#### Текст
┌────────

Глеб Благовещенский - Наполеон I Бонапарт
Так и умер, не зная, Кто его победил, и даже не мог, умирая, сказать, как древний Отступник: «Ты победил, Галилеянин!» Только молча склонил голову, когда к ней протянулась Невидимая Рука, сняла с нее царский венец и возложила терновый.
Человек из Атлантиды
Мать Наполеона, Мария-Летиция Буонапарте, посвятила его, еще до рождения, Пречистой Деве Матери, как будто знала, что дитя будет нуждаться в Ее святом покрове. И мальчик родился 15 августа, в день Успения Пресвятой Богородицы.
Вспомнил ли Наполеон хоть раз в жизни об этом посвящении? Едва ли. А если бы даже и вспомнил, то, может быть, удивился бы, как мы удивляемся: нашла кого Кому посвятить!
Но посвящение оказалось не тщетным, хотя и не в том смысле, как могли бы это понять «добрые католики», и даже христиане вообще, но в том самом, как поняли бы дохристианские поклонники Великой Матери богов. Magna Mater deorum, потому что задолго еще до христианства Она уже царила здесь, на острове Корсике, так же как на всех островах и побережьях Средиземного моря. В этой колыбели европейского человечества Она уже баюкала его песнью волн, еще с незапамятной, может быть доисторической, древности. Мать Изида египетская, Иштар-Мами вавилонская, ханаанская Астарта, Virgo Coelestis карфагенская, Рея-Кибела малоазийская, греческая Деметра – Мать-Земля и Урания – Небесная Матерь – под множеством имен, во множестве образов, – все Она, Пречистая Дева Матерь.
Antiquam exquirite Matrem.

└────────

#### Предоставленные сведения
┌────────

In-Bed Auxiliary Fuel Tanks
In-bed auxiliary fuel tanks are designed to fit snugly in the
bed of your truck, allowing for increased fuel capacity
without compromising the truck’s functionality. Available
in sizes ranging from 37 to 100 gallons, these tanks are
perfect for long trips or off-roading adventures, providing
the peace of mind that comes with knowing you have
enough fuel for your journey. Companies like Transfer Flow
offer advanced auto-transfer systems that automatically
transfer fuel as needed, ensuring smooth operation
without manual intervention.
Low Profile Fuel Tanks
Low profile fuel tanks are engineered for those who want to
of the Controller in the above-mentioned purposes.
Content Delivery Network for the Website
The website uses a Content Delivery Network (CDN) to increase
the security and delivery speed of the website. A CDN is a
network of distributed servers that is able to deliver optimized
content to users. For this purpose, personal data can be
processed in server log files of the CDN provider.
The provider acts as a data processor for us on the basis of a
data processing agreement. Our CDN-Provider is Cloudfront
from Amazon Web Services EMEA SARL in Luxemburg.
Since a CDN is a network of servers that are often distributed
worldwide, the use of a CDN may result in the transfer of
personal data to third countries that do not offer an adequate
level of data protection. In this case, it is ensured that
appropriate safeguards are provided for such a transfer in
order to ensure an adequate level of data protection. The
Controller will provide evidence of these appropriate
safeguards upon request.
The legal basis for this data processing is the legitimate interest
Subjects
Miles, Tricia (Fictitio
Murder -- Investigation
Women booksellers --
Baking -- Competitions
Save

└────────
┌────────

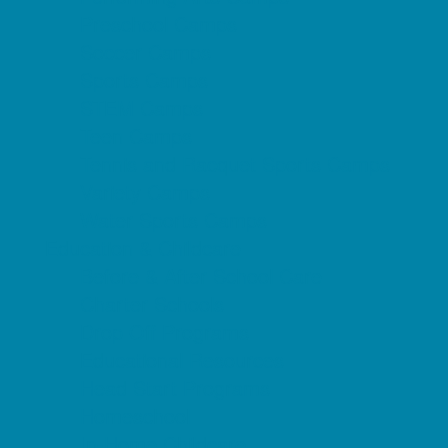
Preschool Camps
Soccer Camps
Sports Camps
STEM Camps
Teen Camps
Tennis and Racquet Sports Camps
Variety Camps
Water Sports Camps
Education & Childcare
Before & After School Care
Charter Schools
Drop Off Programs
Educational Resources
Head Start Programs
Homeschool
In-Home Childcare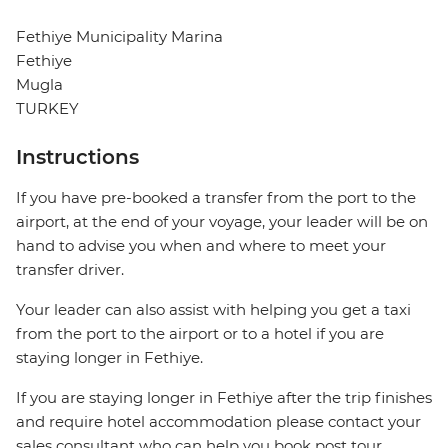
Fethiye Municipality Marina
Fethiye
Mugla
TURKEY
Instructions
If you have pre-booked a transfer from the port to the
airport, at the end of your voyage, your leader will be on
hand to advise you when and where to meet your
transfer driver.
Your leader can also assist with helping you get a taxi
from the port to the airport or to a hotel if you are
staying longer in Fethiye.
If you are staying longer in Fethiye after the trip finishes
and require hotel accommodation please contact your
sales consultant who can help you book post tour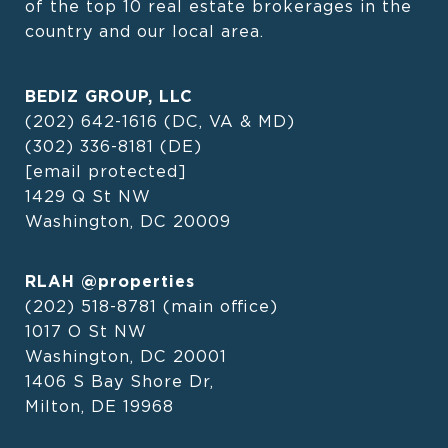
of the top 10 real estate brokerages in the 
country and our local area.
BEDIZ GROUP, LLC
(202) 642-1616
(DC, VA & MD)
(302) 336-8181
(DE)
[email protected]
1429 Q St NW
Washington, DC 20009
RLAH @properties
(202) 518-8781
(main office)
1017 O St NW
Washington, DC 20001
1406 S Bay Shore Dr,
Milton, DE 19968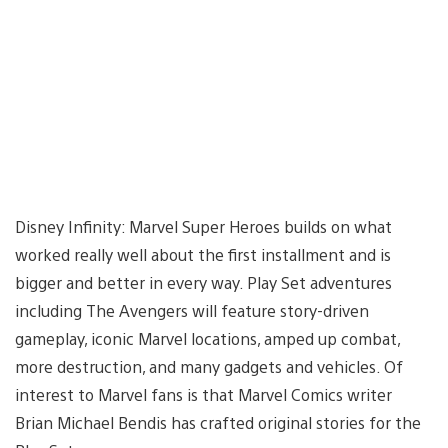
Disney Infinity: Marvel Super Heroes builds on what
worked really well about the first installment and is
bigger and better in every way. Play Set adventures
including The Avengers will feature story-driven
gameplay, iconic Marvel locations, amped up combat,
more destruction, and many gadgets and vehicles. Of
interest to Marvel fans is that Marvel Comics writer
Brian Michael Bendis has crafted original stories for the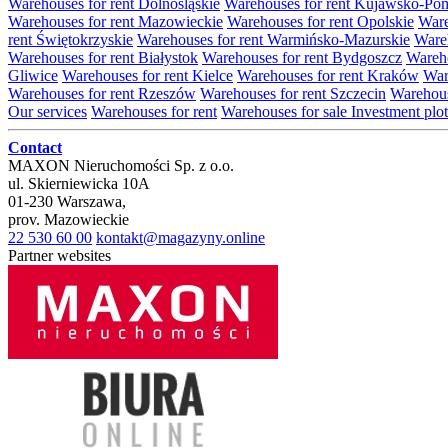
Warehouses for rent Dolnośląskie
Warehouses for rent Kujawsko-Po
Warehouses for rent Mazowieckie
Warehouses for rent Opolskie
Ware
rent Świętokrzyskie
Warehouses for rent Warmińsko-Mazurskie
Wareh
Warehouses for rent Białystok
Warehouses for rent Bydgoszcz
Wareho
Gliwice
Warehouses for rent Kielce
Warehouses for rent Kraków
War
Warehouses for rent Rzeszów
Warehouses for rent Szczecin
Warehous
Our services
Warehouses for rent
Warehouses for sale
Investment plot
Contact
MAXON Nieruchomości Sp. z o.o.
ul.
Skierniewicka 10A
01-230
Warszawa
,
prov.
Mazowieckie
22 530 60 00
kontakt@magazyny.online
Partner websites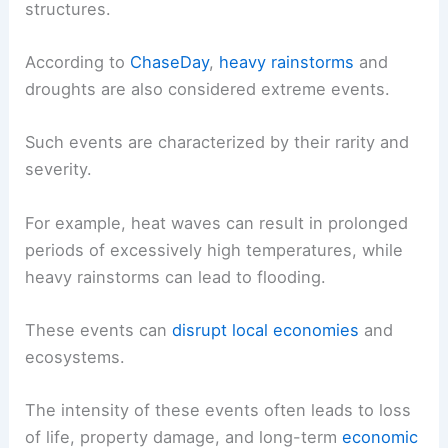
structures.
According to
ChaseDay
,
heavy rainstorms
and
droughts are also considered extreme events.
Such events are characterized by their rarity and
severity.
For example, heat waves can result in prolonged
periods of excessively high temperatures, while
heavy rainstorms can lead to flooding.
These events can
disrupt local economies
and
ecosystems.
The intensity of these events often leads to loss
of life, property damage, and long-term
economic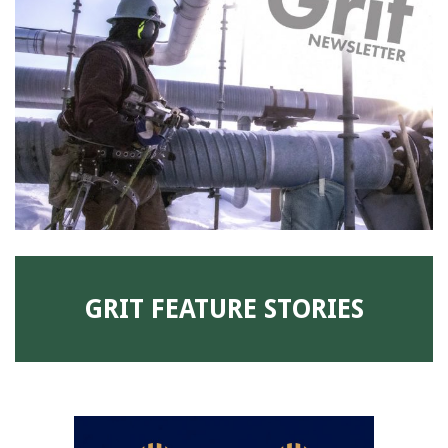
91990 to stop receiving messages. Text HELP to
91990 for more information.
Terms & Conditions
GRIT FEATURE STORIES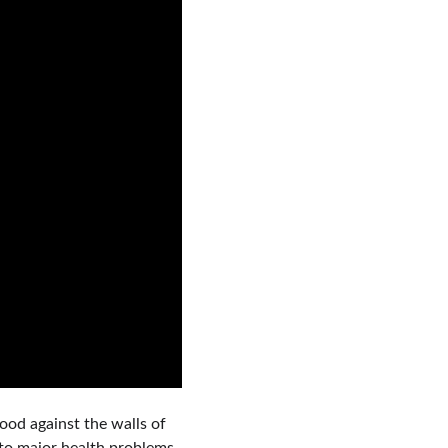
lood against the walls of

└────────
┌────────

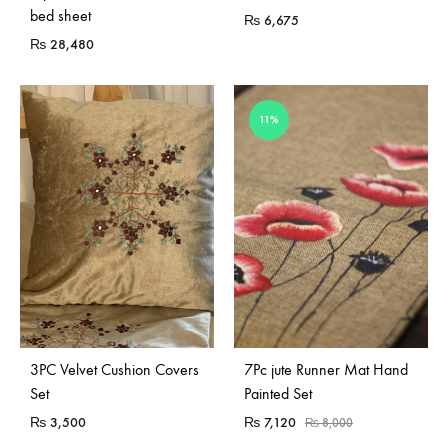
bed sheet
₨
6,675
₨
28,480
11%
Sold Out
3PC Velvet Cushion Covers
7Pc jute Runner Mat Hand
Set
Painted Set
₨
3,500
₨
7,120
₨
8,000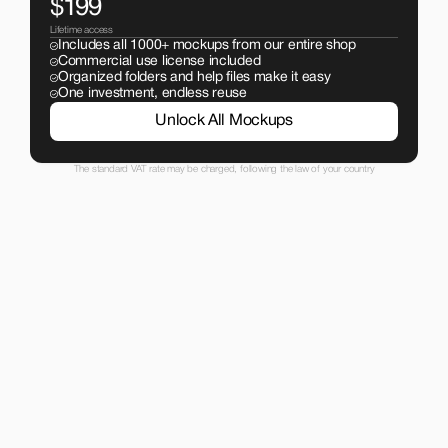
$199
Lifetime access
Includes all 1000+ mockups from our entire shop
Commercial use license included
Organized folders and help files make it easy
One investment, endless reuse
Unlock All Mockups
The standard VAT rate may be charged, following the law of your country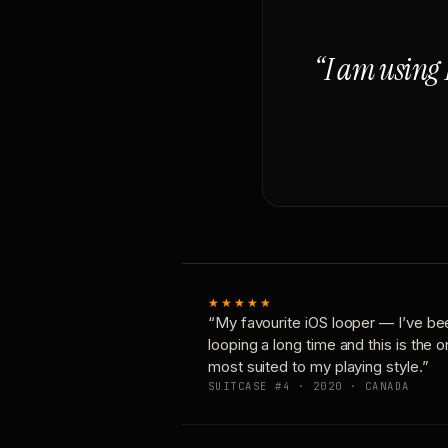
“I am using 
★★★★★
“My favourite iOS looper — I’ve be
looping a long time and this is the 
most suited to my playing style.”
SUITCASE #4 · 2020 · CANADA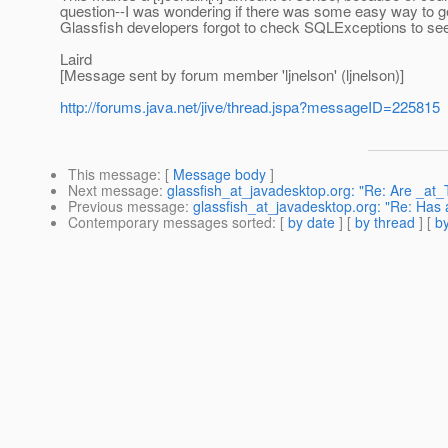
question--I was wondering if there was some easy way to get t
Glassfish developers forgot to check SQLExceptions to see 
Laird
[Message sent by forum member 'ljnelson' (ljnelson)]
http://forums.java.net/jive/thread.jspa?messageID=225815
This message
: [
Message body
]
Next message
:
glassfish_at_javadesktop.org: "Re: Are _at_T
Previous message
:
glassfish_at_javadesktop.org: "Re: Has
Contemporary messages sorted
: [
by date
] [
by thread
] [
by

└────────

#### Задание A
Изложите текст о Наполеоне в двух предложениях.
#### Задание B
Ответьте на вопросы по тексту о Наполеоне:
(i) В какой день родился Наполеон?
(ii) На каком острове, согласно тексту, Великая Мать богов царила задолго до христианства?
(iii) Что Невидимая Рука сняла с головы Наполеона и что возложила на нее?
#### Задание C
Воспроизведите без изменений фрагмент текста о Наполеоне от слов "Глеб Благовещенский - Наполеон" до слов "и возложила терновый.".

#### Письменный ответ A
Мать Наполеона, Мария-Летиция Буонапарте, еще до его рождения посвятила сына Пречистой Деве Матери, и он родился 15 августа, в день Успения Пресвятой Богородицы. Это посвящение оказалось не тщетным в том смысле, как поняли бы его дохристианские поклонники Великой Матери богов, которая задолго до христианства царила на Корсике и на всех островах и побережьях Средиземного моря под множеством имен.

#### Письменный ответ B
(i) 15 августа, в день Успения Пресвятой Богородицы.
(ii) На Корсике.
(iii) Сняла царский венец и возложила терновый.

#### Письменный ответ C
Глеб Благовещенский - Наполеон I Бонапарт
Так и умер, не зная, Кто его победил, и даже не мог, умирая, сказать, как древний Отступник: «Ты победил, Галилеянин!» Только молча склонил голову, когда к ней протянулась Невидимая Рука, сняла с нее царский венец и возложила терновый.